The foundation will focus on three areas where it considers most urgent, including supporting organizations oriented toward curbing anti-AAPI violence, better tracking incidents of hate and violence targeting AAPI communities and creating a K-12 and higher education curriculum that includes the teaching of Asian Americans in American history.
“We created TAAF to stand up for the 23 million Asian Americans and Pacific Islanders living in this country and help bring us all together in the fight for our own prosperity,” Sonal Shah, president of TAAF, said in a statement.

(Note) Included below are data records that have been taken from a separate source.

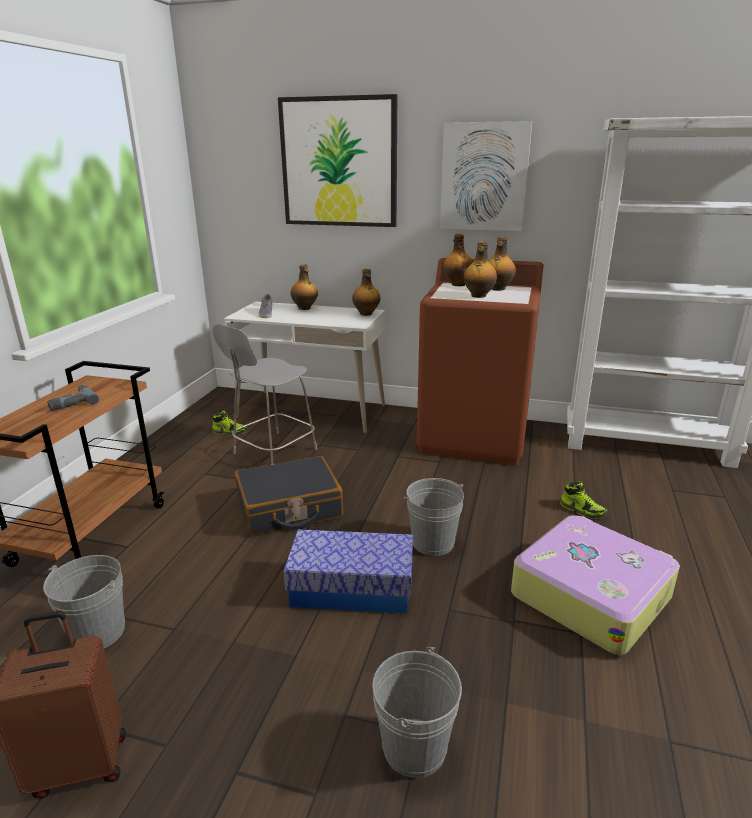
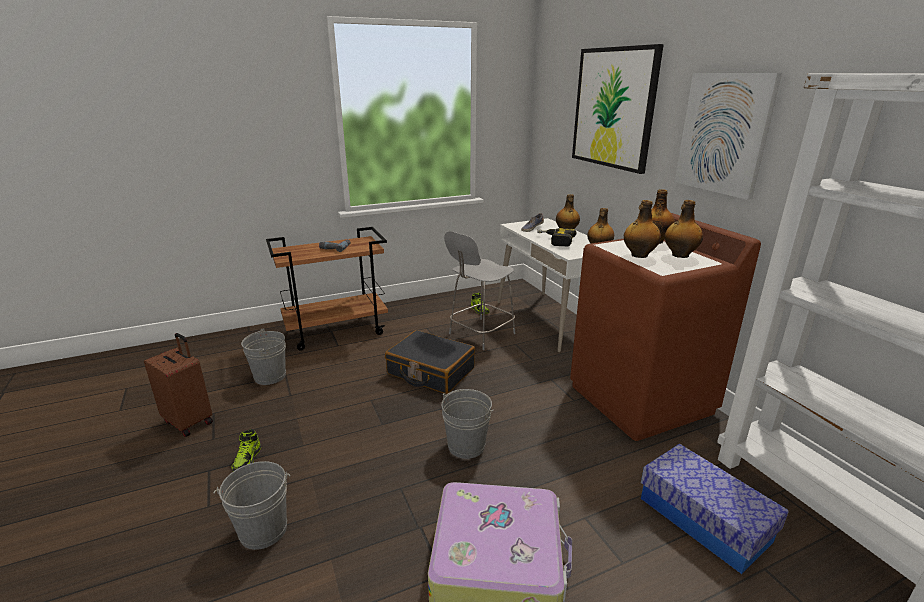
camera: 50 degrees right, 0 degrees up
(273, 452) = (480, 334): grey chair -> grey chair turned 45 degrees counterclockwise
(315, 318) = (554, 241): none -> power drill
(351, 588) = (379, 435): storage box -> storage box (703, 519)
(582, 510) = (620, 510): shoe -> shoe (247, 460)

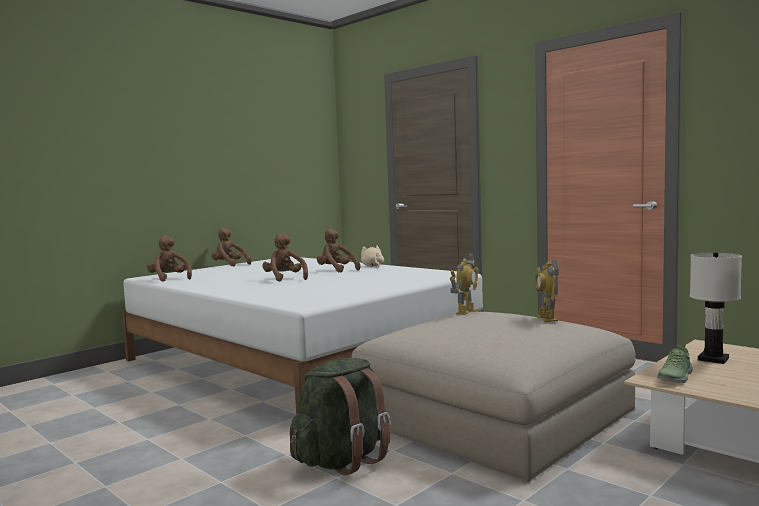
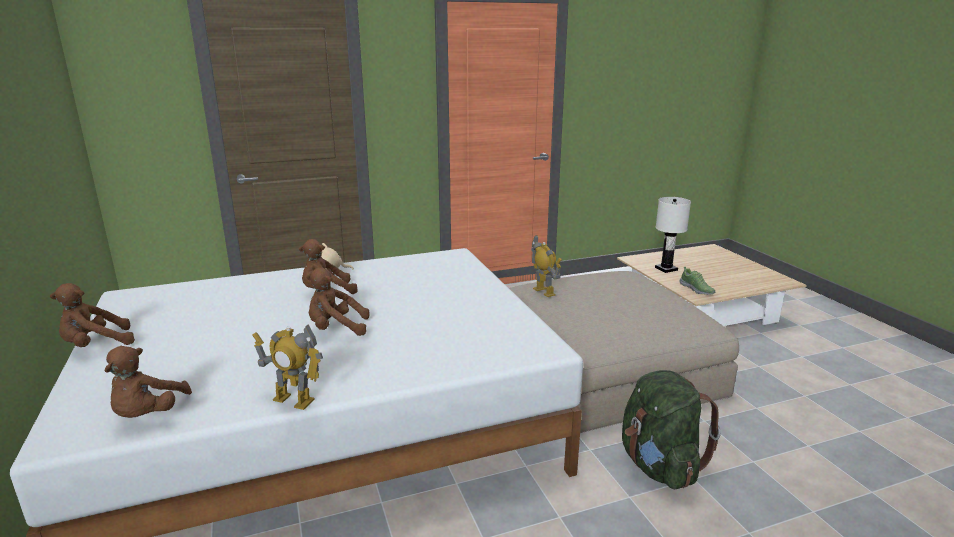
camera: 65 degrees left, 15 degrees up
(169, 279) = (148, 414): brown plush toy -> brown plush toy turned 75 degrees counterclockwise
(546, 318) = (602, 275): toy robot -> toy robot (293, 400)

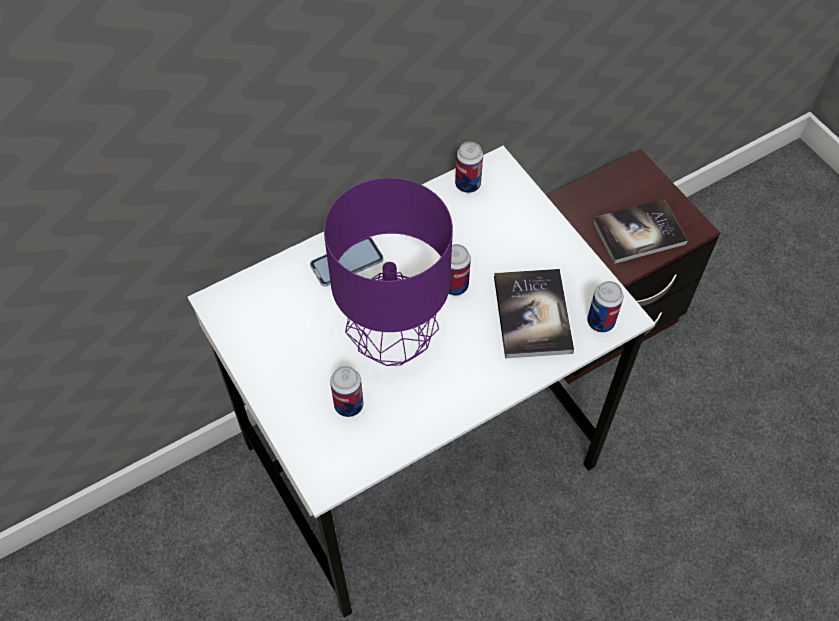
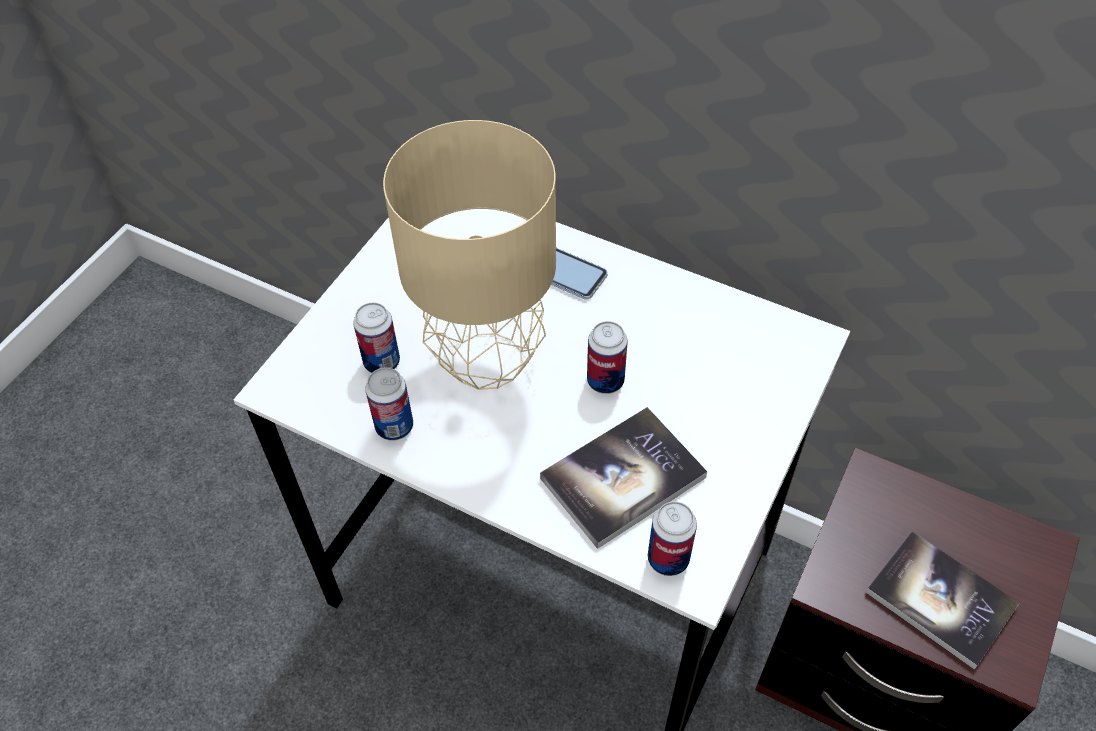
camera: 60 degrees right, 5 degrees down
(390, 342) = (485, 359): purple table lamp -> beige table lamp
(468, 184) = (759, 324): can -> can (394, 426)

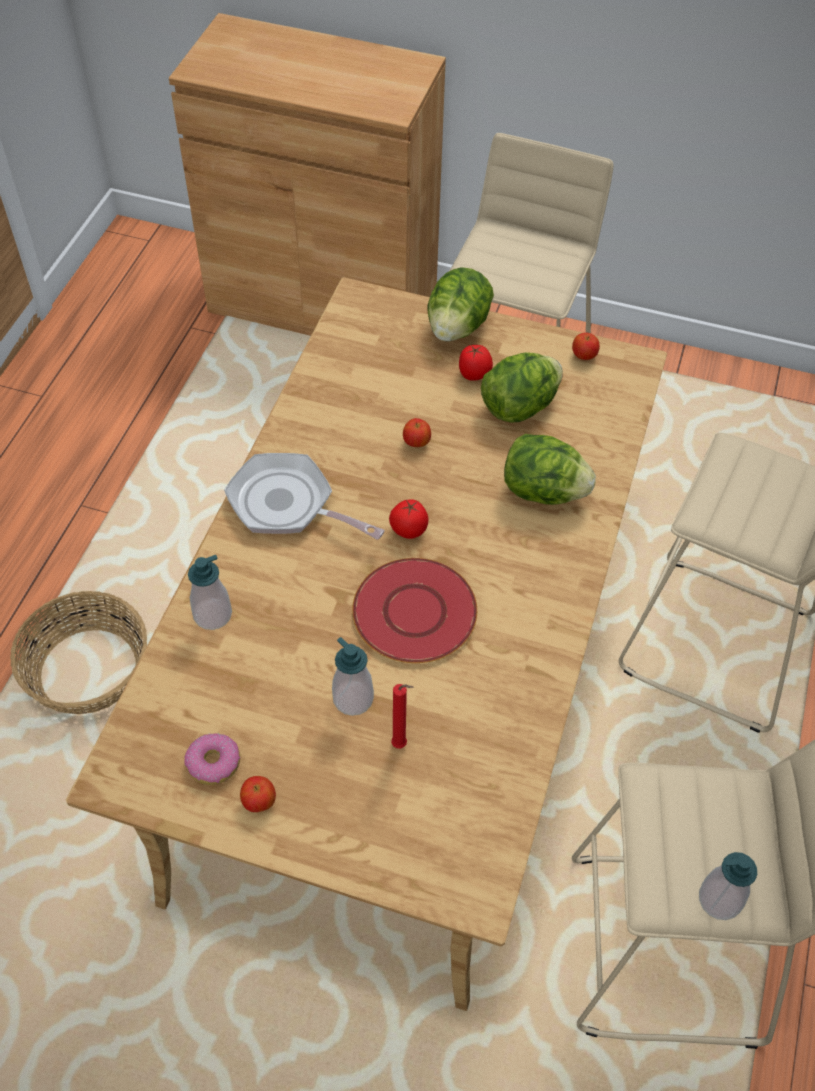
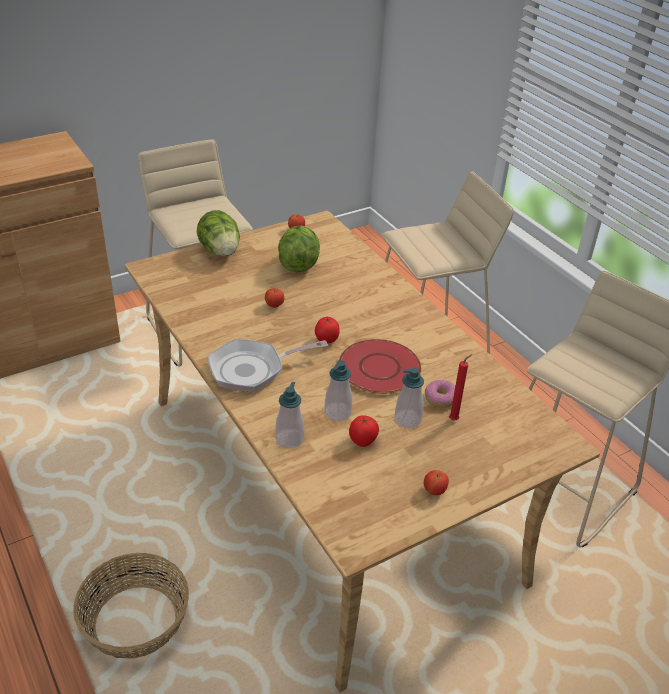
camera: 50 degrees left, 15 degrees down
(214, 763) = (390, 495): donut -> donut (440, 398)
(474, 375) = (258, 264): tomato -> tomato (363, 441)
(543, 491) = (359, 288): lettuce -> none
(719, 899) = (627, 381): soap dispenser -> soap dispenser (337, 412)

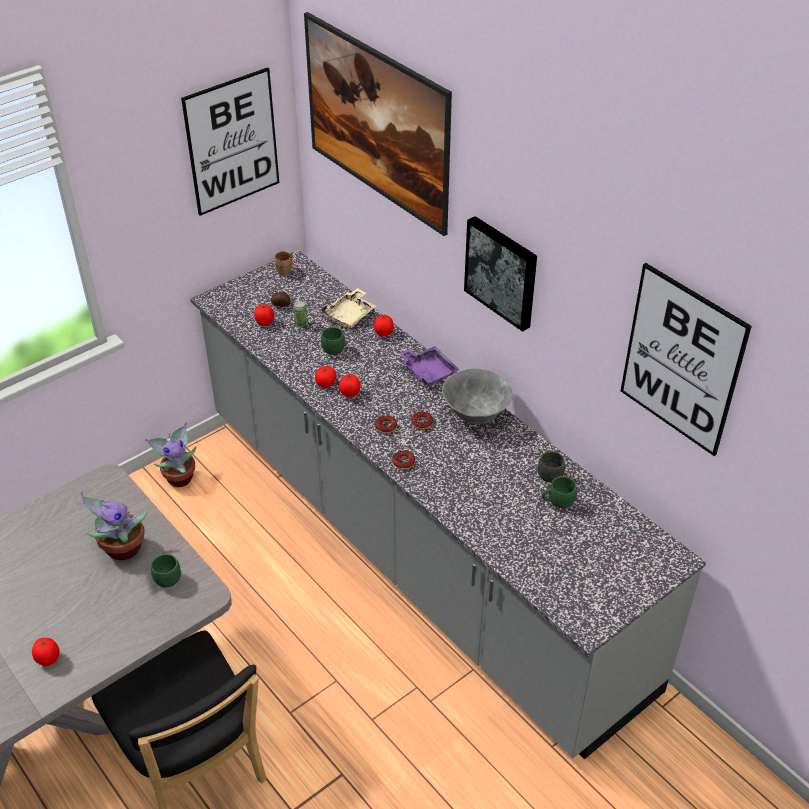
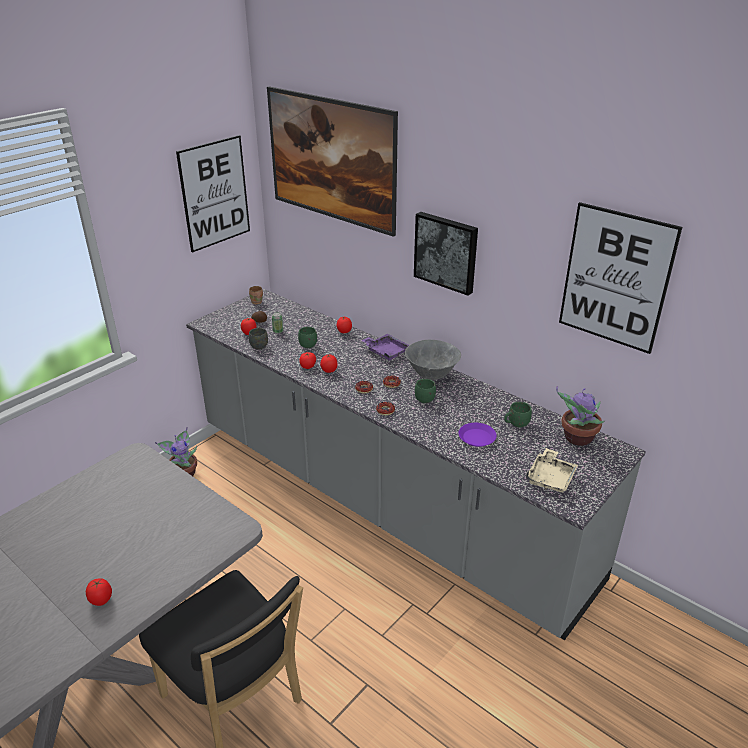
camera: 10 degrees left, 10 degrees down
(121, 549) = (157, 504): potted plant -> potted plant (577, 438)
(167, 577) = (202, 519): green mug -> green mug (423, 398)
(350, 315) = (315, 323): beige tray -> beige tray (550, 477)
(503, 516) = (476, 438): none -> purple plate
(549, 473) = (502, 406): grey mug -> grey mug (259, 345)

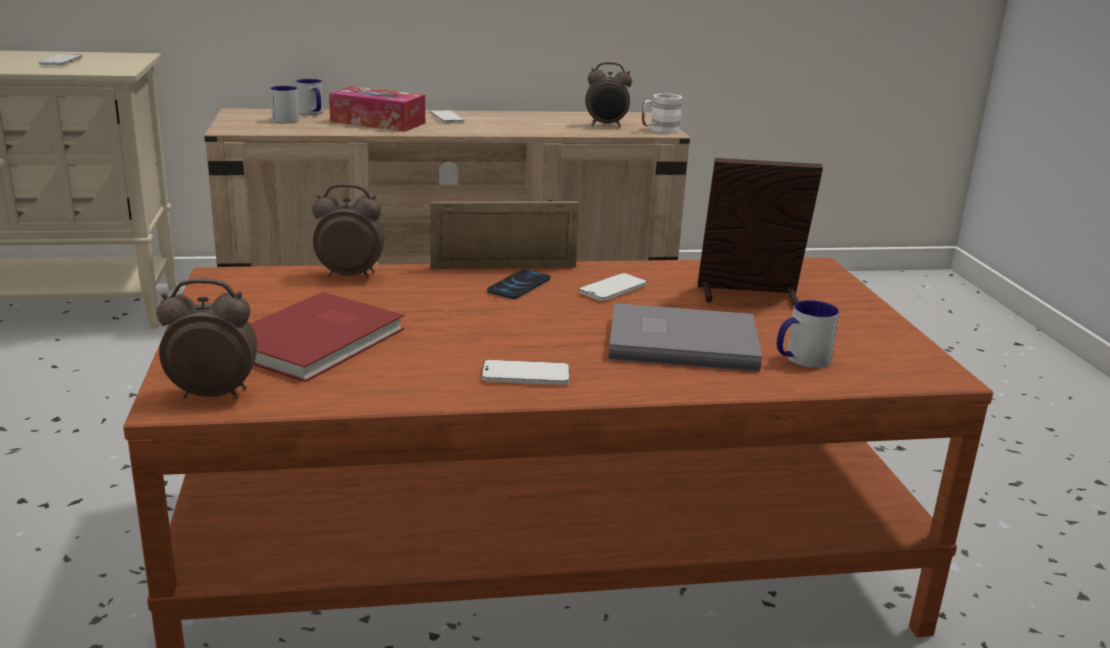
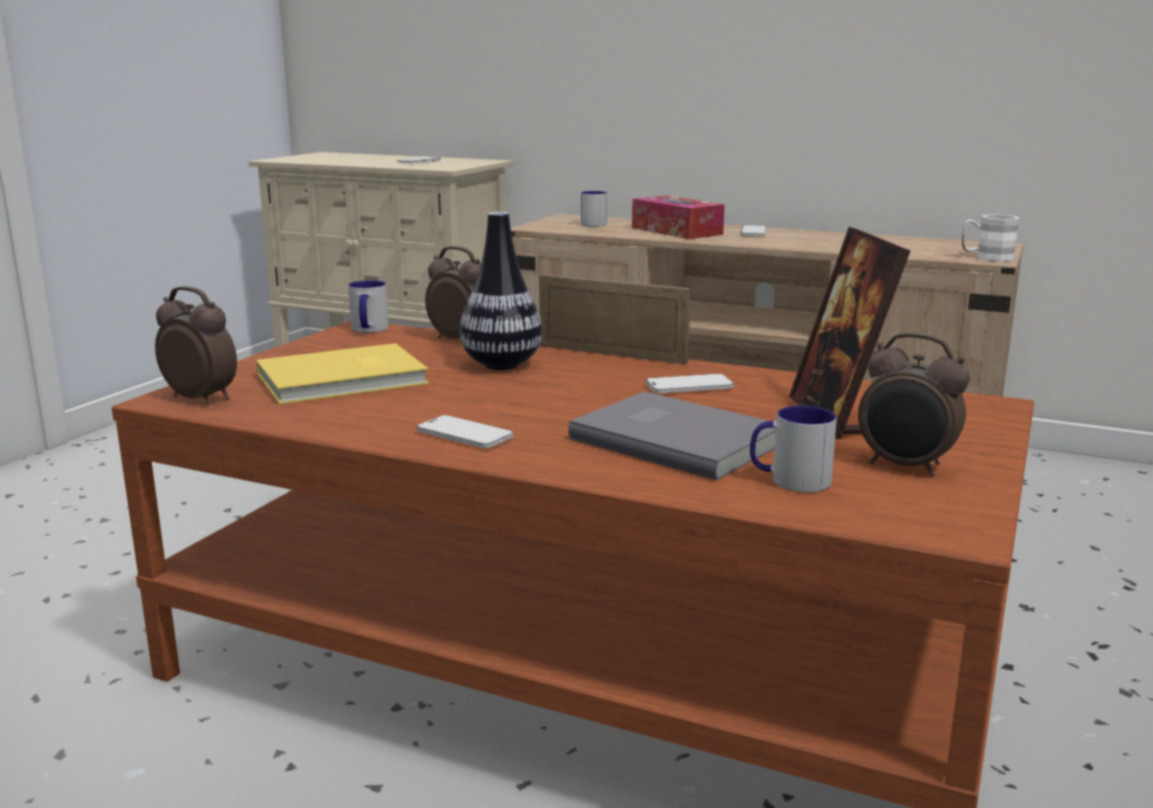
camera: 35 degrees right, 5 degrees down
(312, 113) = (629, 221): mug -> mug (368, 330)
(319, 341) = (345, 380): red book -> yellow book
(433, 296) = (502, 365): none -> vase
(519, 286) = (597, 370): phone -> none
(606, 125) = (926, 249): alarm clock -> alarm clock (905, 467)
(748, 296) = (839, 416): picture frame -> picture frame turned 135 degrees counterclockwise

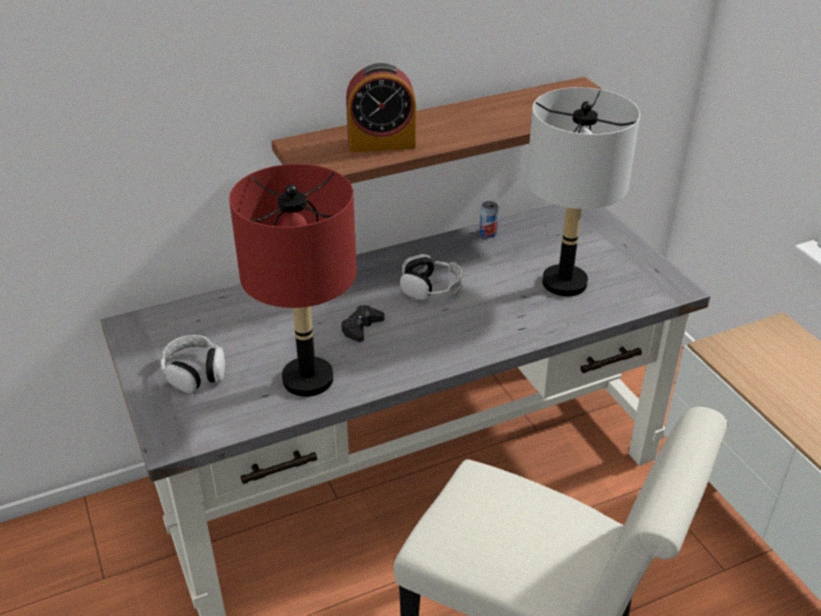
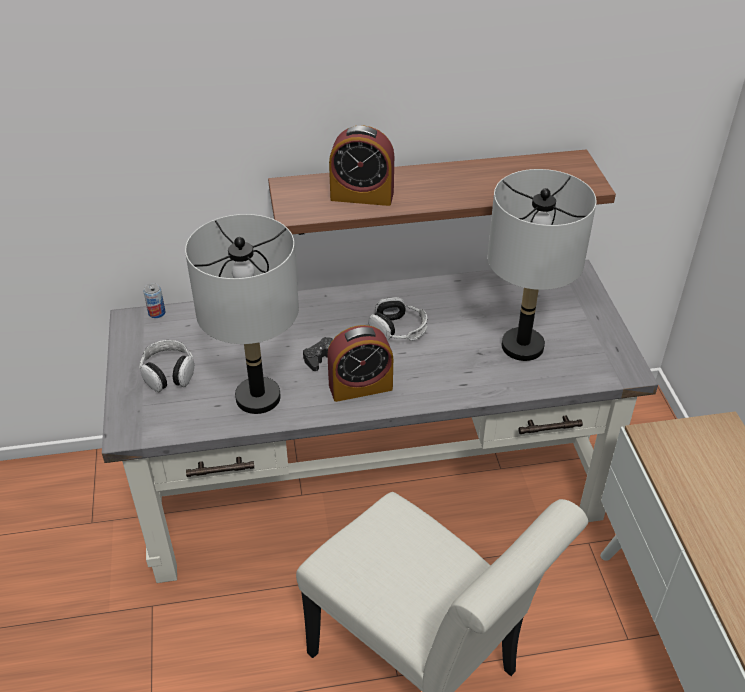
camera: 15 degrees right, 5 degrees up
(308, 380) = (258, 398): red table lamp -> grey table lamp
(415, 349) = (360, 387): none -> alarm clock
(488, 233) = (472, 283): can -> can (157, 313)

“AAPI communities need systemic change to ensure we are better supported, represented, and celebrated across all aspects of American life. TAAF plans to spark that systemic change and help fundamentally transform AAPI empowerment and support well into the future.”
The foundation is chaired by Li Lu, the founder and chairman of the hedge fund Himalaya Capital and includes board members Jerry Yang, the co-founder of Yahoo; Joseph Tsai, the co-founder and executive vice chairman of Alibaba; among other executives.
TAAF is set to host a virtual launch event Tuesday that will include remarks from former presidents Obama, Clinton ad George W. Bush.
The effort comes as Asian Americans have experienced a surge in violence and hate incidents over the past year. Hate crimes against Asian Americans jumped 169 percent over the last year across 15 major U.S. cities, according to a study by the Center for the Study of Hate and Extremism at California State University, San Bernardino.